Ryan Griffin Says New Song ‘All Over Again’ Is as Vulnerable and Real as He Gets
Before Ryan Griffin released his new Name on It EP, he knew he needed to have a conversation with his father. The singer says he's vulnerable like never before across the six new songs, but one track in particular needing some framing.
"I watch my brothers and my daddy / And I learned what not to do," Griffin sings to begin "All Over Again," a piano-led love song from the just released project.
“It’s a song about love and how it’s not always easy,” the married father of two says, “but when it's real, it's worth having and worth fighting for.”
Growing up in Florida, Griffin says he was the kind of kid who soaked up everything. Two older brothers (one four years his senior, the other seven) competed for their parents' attention, but Ryan was watching. A new music video visualizes the internal struggle between doing what's familiar and perhaps wrong, and working hard to be the best man you can be. Find Griffin tormented in an empty room as he performs the song.

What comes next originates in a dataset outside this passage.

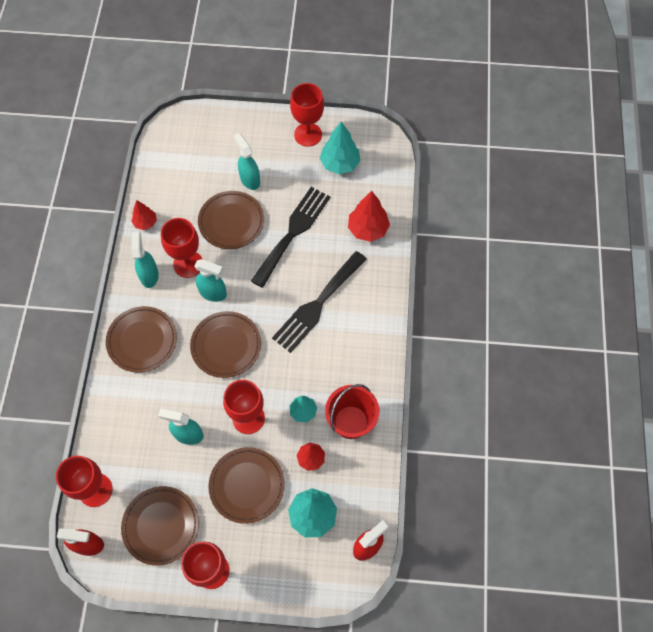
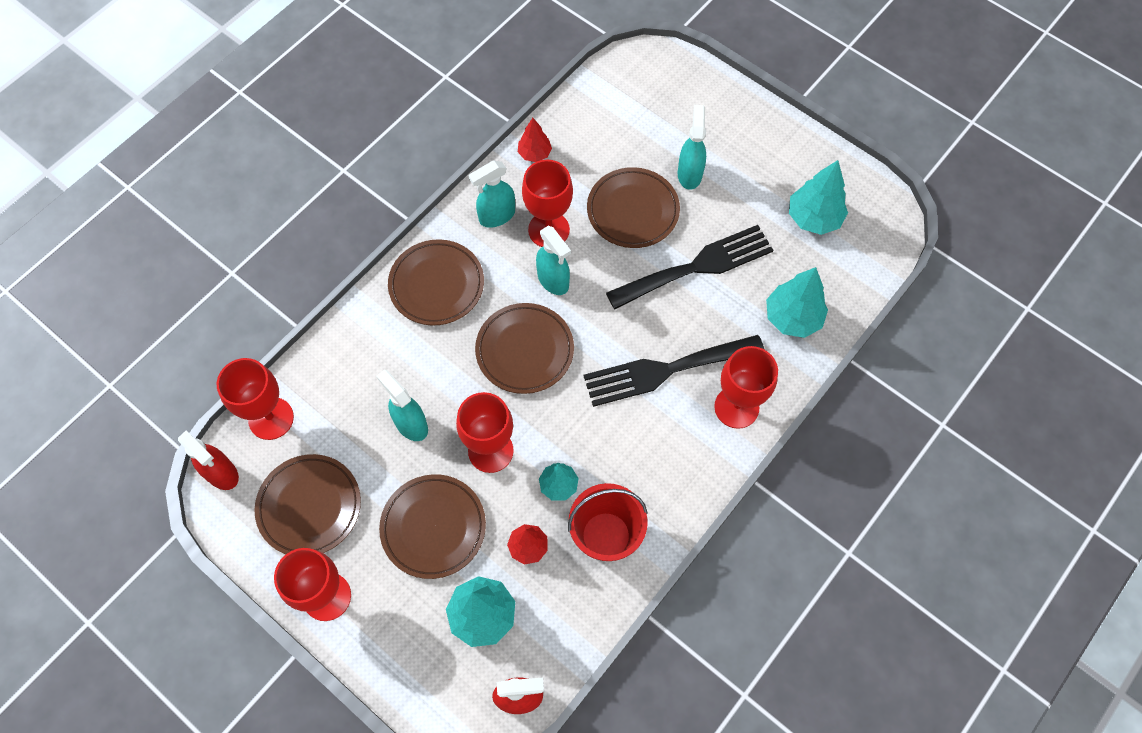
camera: 35 degrees right, 0 degrees up
(149, 275) = (496, 216): turquoise spray bottle -> turquoise spray bottle turned 150 degrees counterclockwise
(308, 134) = (798, 160): red goblet -> red goblet (736, 407)
(368, 229) = (792, 318): red tree -> turquoise tree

"I have an incredible family and I have a dad that taught me how to be a good man and how to love a woman more than anybody," Griffin says. "So I called him and I explained it to him. It was like, 'Pops, this isn’t a dig on you. You've been an incredible man and father figure but this is the truth. I learned the good and bad from you and my older brothers.'"
The new EP is several years in the making and includes one of two songs ("Right Here Right Now") that helped him secure a record deal with Warner Music Nashville. Songwriter and producer Busbee isn't credited as writer or producer of any of the songs, but his fingerprints are all over the project. The two worked closely together to pick songs before Busbee's Sept. 2019 death. Griffin says he feels fortunate enough to have been in the 43-year-old's inner circle.
"He poured into the people that he was really creative with," the singer recalls of a man who succumbed to brain cancer much quicker than anyone anticipated. "Anytime he’d call or I’d call he’d always start with, ‘How are you doing, buddy? How is your family?’ And it was never this passive, check the box question … he literally wanted to listen and wanted to be a friend. That was the thing that made Bus special, is he kind of burst into your life and loved you with everything he had."
It was Busbee who suggested Mark Trussell produce the Name on It EP. Additionally, Trussell co-wrote three of the six songs on the EP — a project Griffin thinks of as a collection of reminders.
"'Right Here Right Now' is a reminder to be present and to soak in life and to not let the little things soak through the cracks," Griffin says, referring to the attention grabbing, pop-friendly EP opener. "'One Prayer Left' is about just being thankful. This whole quarantine process — that's one fo the things it inspired, is not getting my wants mixed up with my needs and truly being thankful for the things that I have."
"I just hope people get to know who I am as a human being and as an artist and can relate to it."